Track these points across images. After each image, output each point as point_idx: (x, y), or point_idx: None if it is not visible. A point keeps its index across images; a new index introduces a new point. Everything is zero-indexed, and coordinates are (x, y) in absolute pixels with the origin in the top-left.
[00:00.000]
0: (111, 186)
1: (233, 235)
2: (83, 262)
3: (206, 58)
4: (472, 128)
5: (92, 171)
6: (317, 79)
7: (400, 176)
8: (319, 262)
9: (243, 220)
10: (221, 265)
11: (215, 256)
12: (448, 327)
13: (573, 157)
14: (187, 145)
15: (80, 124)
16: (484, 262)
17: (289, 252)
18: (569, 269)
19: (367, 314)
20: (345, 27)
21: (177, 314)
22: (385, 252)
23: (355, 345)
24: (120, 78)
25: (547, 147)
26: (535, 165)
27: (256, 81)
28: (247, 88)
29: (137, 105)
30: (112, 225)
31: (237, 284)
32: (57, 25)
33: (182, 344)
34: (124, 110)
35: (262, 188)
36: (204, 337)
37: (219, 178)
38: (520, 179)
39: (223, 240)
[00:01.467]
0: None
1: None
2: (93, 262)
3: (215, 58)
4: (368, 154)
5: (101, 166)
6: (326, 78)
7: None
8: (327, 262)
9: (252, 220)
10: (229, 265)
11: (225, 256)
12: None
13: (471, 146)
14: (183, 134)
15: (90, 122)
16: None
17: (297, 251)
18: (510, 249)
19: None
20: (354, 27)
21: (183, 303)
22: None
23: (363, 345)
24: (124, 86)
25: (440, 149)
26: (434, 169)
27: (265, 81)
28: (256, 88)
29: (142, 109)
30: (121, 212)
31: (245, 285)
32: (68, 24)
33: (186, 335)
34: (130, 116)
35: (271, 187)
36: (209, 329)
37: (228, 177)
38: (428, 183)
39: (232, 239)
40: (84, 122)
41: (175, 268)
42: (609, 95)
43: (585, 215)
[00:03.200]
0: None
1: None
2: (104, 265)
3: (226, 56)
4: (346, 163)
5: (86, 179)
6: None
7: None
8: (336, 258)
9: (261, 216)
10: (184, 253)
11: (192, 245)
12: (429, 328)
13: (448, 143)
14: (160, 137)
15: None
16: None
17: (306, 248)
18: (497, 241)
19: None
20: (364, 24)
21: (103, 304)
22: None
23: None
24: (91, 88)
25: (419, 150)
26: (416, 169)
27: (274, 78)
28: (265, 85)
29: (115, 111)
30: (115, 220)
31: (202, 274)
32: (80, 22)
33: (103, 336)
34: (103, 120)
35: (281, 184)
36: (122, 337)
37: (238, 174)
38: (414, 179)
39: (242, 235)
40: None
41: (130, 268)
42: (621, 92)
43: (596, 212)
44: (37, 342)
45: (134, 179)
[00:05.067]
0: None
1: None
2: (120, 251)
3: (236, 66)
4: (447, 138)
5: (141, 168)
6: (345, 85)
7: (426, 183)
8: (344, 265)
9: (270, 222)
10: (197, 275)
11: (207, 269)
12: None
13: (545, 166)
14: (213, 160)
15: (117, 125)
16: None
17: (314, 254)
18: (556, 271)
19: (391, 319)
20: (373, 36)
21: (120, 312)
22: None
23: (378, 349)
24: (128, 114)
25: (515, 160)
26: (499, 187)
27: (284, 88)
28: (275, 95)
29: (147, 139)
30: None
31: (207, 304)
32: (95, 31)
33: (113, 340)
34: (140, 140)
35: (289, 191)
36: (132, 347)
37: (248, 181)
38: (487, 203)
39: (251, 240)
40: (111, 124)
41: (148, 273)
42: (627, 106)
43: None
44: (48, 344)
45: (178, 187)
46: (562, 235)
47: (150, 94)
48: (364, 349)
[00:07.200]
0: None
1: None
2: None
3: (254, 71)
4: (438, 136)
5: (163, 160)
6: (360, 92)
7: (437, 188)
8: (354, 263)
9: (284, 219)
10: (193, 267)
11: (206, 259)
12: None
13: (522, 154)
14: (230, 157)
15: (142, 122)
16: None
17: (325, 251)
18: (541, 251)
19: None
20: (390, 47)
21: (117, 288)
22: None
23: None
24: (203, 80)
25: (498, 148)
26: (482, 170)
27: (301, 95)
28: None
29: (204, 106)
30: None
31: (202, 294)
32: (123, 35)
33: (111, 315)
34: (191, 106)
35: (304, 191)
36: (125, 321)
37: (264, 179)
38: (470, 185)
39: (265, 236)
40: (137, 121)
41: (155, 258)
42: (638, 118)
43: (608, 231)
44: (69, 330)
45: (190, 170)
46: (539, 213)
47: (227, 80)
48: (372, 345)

■ ■ ■

## Task item
Extract, please, the lines from the start of the entries above through the one with "[00:01.467]", both included, reproducing each exactly and adding nothing.

## Written solution
Track these points across images. After each image, output each point as point_idx: (x, y), or point_idx: None if it is not visible. A point keeps its index across images; a new index introduces a new point. Everything is zero-indexed, and coordinates are (x, y) in absolute pixels with the origin in the top-left.
[00:00.000]
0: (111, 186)
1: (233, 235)
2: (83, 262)
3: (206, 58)
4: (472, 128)
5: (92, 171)
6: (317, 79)
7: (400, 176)
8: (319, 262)
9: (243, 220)
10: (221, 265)
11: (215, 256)
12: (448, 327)
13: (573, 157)
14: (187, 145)
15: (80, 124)
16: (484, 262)
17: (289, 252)
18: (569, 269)
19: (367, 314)
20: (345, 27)
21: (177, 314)
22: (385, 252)
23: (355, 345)
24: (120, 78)
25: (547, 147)
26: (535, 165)
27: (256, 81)
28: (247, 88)
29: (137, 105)
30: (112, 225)
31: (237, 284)
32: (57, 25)
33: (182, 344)
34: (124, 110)
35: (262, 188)
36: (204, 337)
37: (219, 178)
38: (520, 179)
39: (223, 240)
[00:01.467]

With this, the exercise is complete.